If you work all day or even just work out in a fitness complex often you may be experiencing some form of inflammation. Inflammation is a major cause for increased heart rate. A high- quality extra virgin olive oil can reduce the effects of inflammation, thereby calming the pace of the heart.
Pre-sleep extra virgin olive oil treatment is being suggested to those with insomnia who would like to be able to fall asleep as well as improve the quality of the given rest throughout the night. The anti-inflammatory health benefit is possible once a good olive oil is taken consistently before retiring at night. Unlike some kinds of vitamins, this anti-inflammatory effect of the olive oil will not at all take long to commence functionality and promote sleep health realignment.
Secondly, extra virgin olive oil helps as a natural remedy by bringing balance to blood sugar levels that are above the average, with a high blood sugar count being a form of vasoconstriction and heart rate excitation, olive oil helping resolve this challenge is a major player in helping one fall asleep and stay asleep for a healthy amount of time.

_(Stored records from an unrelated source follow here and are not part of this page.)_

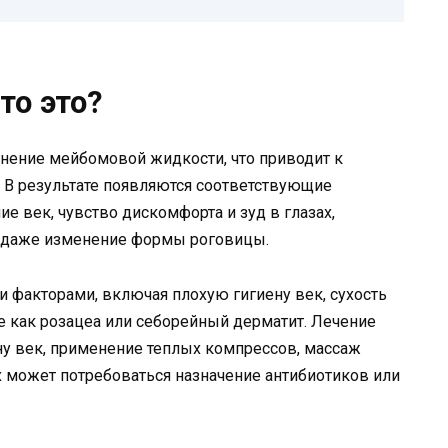
то это?
знение мейбомовой жидкости, что приводит к
 В результате появляются соответствующие
ие век, чувство дискомфорта и зуд в глазах,
 и даже изменение формы роговицы.
факторами, включая плохую гигиену век, сухость
ие как розацеа или себорейный дерматит. Лечение
ну век, применение теплых компрессов, массаж
 может потребоваться назначение антибиотиков или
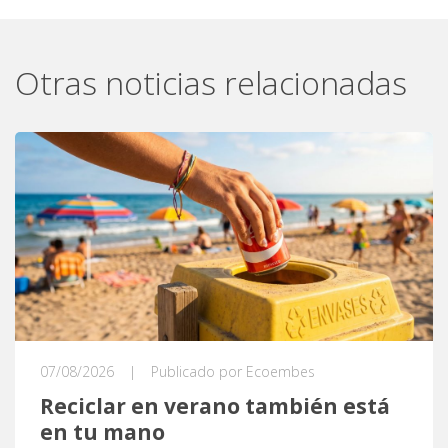
Otras noticias relacionadas
07/08/2026
|
Publicado por Ecoembes
Reciclar en verano también está
en tu mano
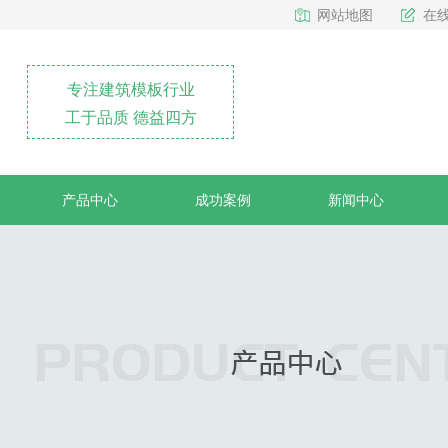
网站地图
在
专注建筑模板行业
工于品质 德益四方
产品中心
成功案例
新闻中心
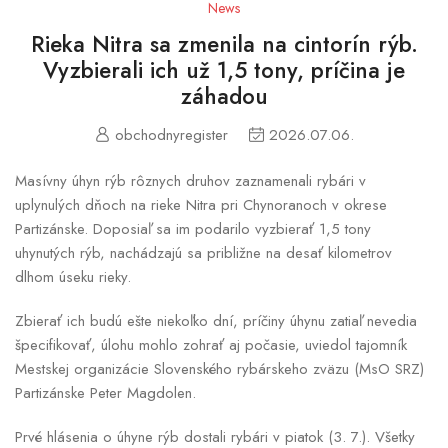
News
Rieka Nitra sa zmenila na cintorín rýb.
Vyzbierali ich už 1,5 tony, príčina je
záhadou
obchodnyregister
2026.07.06.
Masívny úhyn rýb rôznych druhov zaznamenali rybári v
uplynulých dňoch na rieke Nitra pri Chynoranoch v okrese
Partizánske. Doposiaľ sa im podarilo vyzbierať 1,5 tony
uhynutých rýb, nachádzajú sa približne na desať kilometrov
dlhom úseku rieky.
Zbierať ich budú ešte niekoľko dní, príčiny úhynu zatiaľ nevedia
špecifikovať, úlohu mohlo zohrať aj počasie, uviedol tajomník
Mestskej organizácie Slovenského rybárskeho zväzu (MsO SRZ)
Partizánske Peter Magdolen.
Prvé hlásenia o úhyne rýb dostali rybári v piatok (3. 7.). Všetky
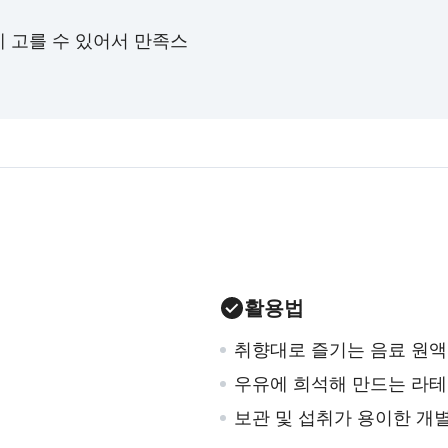
에 고를 수 있어서 만족스
활용법
취향대로 즐기는 음료 원액
우유에 희석해 만드는 라테
보관 및 섭취가 용이한 개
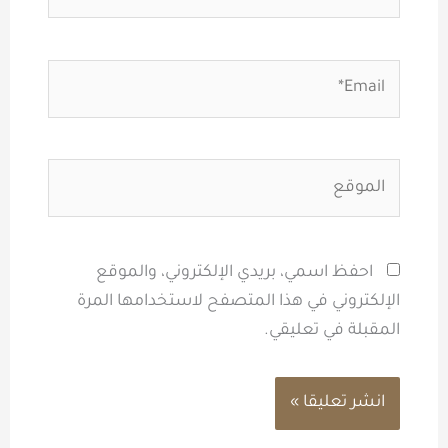
Email*
الموقع
احفظ اسمي، بريدي الإلكتروني، والموقع
الإلكتروني في هذا المتصفح لاستخدامها المرة
المقبلة في تعليقي.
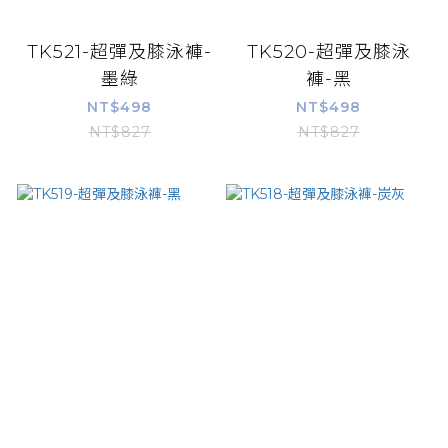
TK521-超彈及膝泳褲-
TK520-超彈及膝泳
墨綠
褲-黑
NT$498
NT$498
NT$827
NT$827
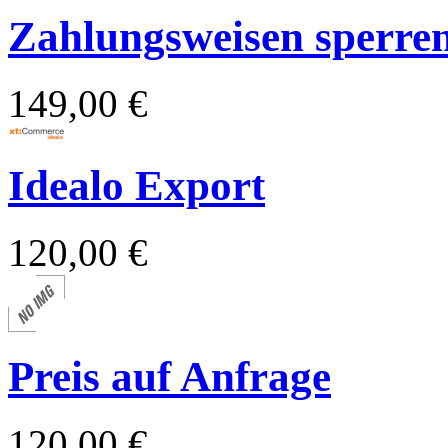
Zahlungsweisen sperren 
149,00 €
Idealo Export
120,00 €
Preis auf Anfrage
120,00 €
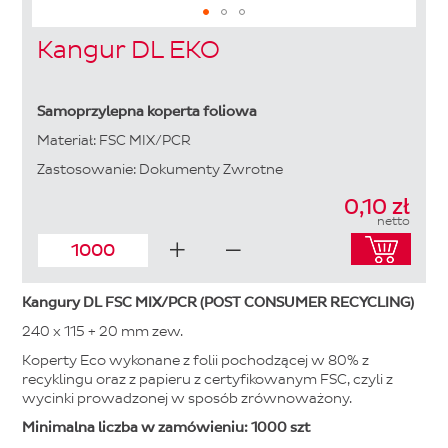
Skip
Kangur DL EKO
to
the
beginning
of
Samoprzylepna koperta foliowa
the
Materiał: FSC MIX/PCR
images
gallery
Zastosowanie: Dokumenty Zwrotne
0,10 zł
netto
Kangury DL FSC MIX/PCR (POST CONSUMER RECYCLING)
240 x 115 + 20 mm zew.
Koperty Eco wykonane z folii pochodzącej w 80% z
recyklingu oraz z papieru z certyfikowanym FSC, czyli z
wycinki prowadzonej w sposób zrównoważony.
Minimalna liczba w zamówieniu: 1000 szt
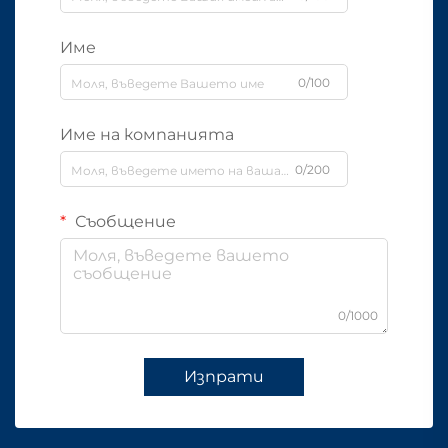
Име
0/100
Име на компанията
0/200
Съобщение
0/1000
Изпрати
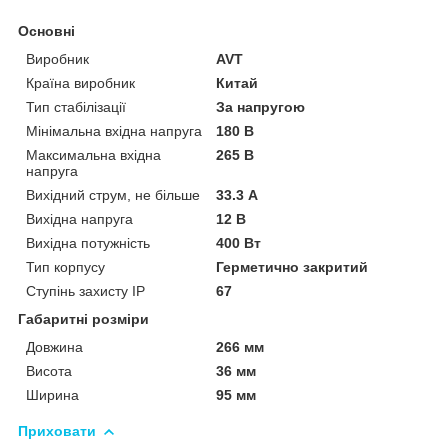
Основні
Виробник
AVT
Країна виробник
Китай
Тип стабілізації
За напругою
Мінімальна вхідна напруга
180 В
Максимальна вхідна
265 В
напруга
Вихідний струм, не більше
33.3 А
Вихідна напруга
12 В
Вихідна потужність
400 Вт
Тип корпусу
Герметично закритий
Ступінь захисту IP
67
Габаритні розміри
Довжина
266 мм
Висота
36 мм
Ширина
95 мм
Приховати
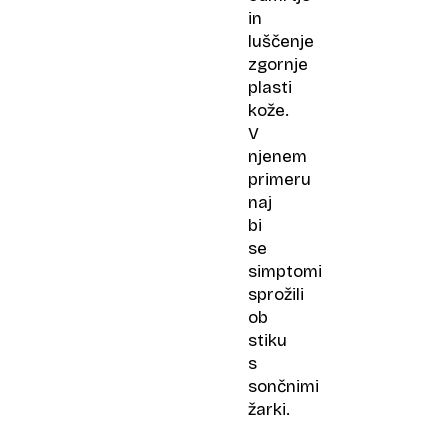
in
luščenje
zgornje
plasti
kože.
V
njenem
primeru
naj
bi
se
simptomi
sprožili
ob
stiku
s
sončnimi
žarki.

Thirdly, the polyphenols in a high-quality extra virgin olive oil as a sleep remedy helps remove a nasty molecule in your body called free radicals, that can ricochet around inside your body and harm good cells. Polyphenols are a potent antioxidant, one that can work to neutralize free radicals, protecting the body from their harmful effects, whilst you sleep.
Taking olive oil at bedtime can in fact help induce relaxation as it cleanses the body of free radicals. This calming characteristic takes effect immediately. The process of ridding the body of free radicals is tiring, so, in essence, natural consumption of a high-quality extra virgin olive oil can help you feel tired and calm.